Aim of the task - Transcribe these lines word for word, line by line.

Provided data -

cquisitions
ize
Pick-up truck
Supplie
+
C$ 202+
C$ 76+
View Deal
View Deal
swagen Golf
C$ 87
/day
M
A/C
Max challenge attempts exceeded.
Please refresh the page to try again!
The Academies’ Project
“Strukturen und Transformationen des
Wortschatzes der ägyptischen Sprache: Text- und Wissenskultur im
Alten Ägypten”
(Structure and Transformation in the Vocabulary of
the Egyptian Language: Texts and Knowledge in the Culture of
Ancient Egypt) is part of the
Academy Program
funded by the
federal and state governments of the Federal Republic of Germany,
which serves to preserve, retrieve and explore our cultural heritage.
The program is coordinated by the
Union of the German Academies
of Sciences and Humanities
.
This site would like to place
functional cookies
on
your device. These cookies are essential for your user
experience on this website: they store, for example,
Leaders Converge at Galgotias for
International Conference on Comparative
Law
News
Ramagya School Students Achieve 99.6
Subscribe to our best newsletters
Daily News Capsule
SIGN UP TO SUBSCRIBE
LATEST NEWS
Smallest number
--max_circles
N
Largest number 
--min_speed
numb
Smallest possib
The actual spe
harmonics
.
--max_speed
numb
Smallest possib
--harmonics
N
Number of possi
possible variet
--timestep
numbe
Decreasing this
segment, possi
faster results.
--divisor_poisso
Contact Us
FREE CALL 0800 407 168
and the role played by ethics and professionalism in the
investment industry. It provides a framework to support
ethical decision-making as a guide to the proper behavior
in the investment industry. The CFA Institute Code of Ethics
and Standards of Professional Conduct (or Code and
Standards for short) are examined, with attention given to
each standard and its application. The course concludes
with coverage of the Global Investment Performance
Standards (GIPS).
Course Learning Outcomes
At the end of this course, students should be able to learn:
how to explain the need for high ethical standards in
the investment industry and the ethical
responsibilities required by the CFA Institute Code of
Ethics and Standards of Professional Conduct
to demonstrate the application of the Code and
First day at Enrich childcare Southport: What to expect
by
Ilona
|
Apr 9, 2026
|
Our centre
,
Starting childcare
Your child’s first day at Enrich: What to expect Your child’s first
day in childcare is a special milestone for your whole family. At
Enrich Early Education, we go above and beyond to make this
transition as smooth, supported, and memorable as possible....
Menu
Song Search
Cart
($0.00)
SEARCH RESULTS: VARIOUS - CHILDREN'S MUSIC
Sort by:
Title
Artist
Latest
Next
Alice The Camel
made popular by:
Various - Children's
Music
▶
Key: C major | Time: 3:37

Output below -
cquisitions
ize
Pick-up truck
Supplie
+
C$ 202+
C$ 76+
View Deal
View Deal
swagen Golf
C$ 87
/day
M
A/C
Max challenge attempts exceeded.
Please refresh the page to try again!
The Academies’ Project
“Strukturen und Transformationen des
Wortschatzes der ägyptischen Sprache: Text- und Wissenskultur im
Alten Ägypten”
(Structure and Transformation in the Vocabulary of
the Egyptian Language: Texts and Knowledge in the Culture of
Ancient Egypt) is part of the
Academy Program
funded by the
federal and state governments of the Federal Republic of Germany,
which serves to preserve, retrieve and explore our cultural heritage.
The program is coordinated by the
Union of the German Academies
of Sciences and Humanities
.
This site would like to place
functional cookies
on
your device. These cookies are essential for your user
experience on this website: they store, for example,
Leaders Converge at Galgotias for
International Conference on Comparative
Law
News
Ramagya School Students Achieve 99.6
Subscribe to our best newsletters
Daily News Capsule
SIGN UP TO SUBSCRIBE
LATEST NEWS
Smallest number
--max_circles
N
Largest number 
--min_speed
numb
Smallest possib
The actual spe
harmonics
.
--max_speed
numb
Smallest possib
--harmonics
N
Number of possi
possible variet
--timestep
numbe
Decreasing this
segment, possi
faster results.
--divisor_poisso
Contact Us
FREE CALL 0800 407 168
and the role played by ethics and professionalism in the
investment industry. It provides a framework to support
ethical decision-making as a guide to the proper behavior
in the investment industry. The CFA Institute Code of Ethics
and Standards of Professional Conduct (or Code and
Standards for short) are examined, with attention given to
each standard and its application. The course concludes
with coverage of the Global Investment Performance
Standards (GIPS).
Course Learning Outcomes
At the end of this course, students should be able to learn:
how to explain the need for high ethical standards in
the investment industry and the ethical
responsibilities required by the CFA Institute Code of
Ethics and Standards of Professional Conduct
to demonstrate the application of the Code and
First day at Enrich childcare Southport: What to expect
by
Ilona
|
Apr 9, 2026
|
Our centre
,
Starting childcare
Your child’s first day at Enrich: What to expect Your child’s first
day in childcare is a special milestone for your whole family. At
Enrich Early Education, we go above and beyond to make this
transition as smooth, supported, and memorable as possible....
Menu
Song Search
Cart
($0.00)
SEARCH RESULTS: VARIOUS - CHILDREN'S MUSIC
Sort by:
Title
Artist
Latest
Next
Alice The Camel
made popular by:
Various - Children's
Music
▶
Key: C major | Time: 3:37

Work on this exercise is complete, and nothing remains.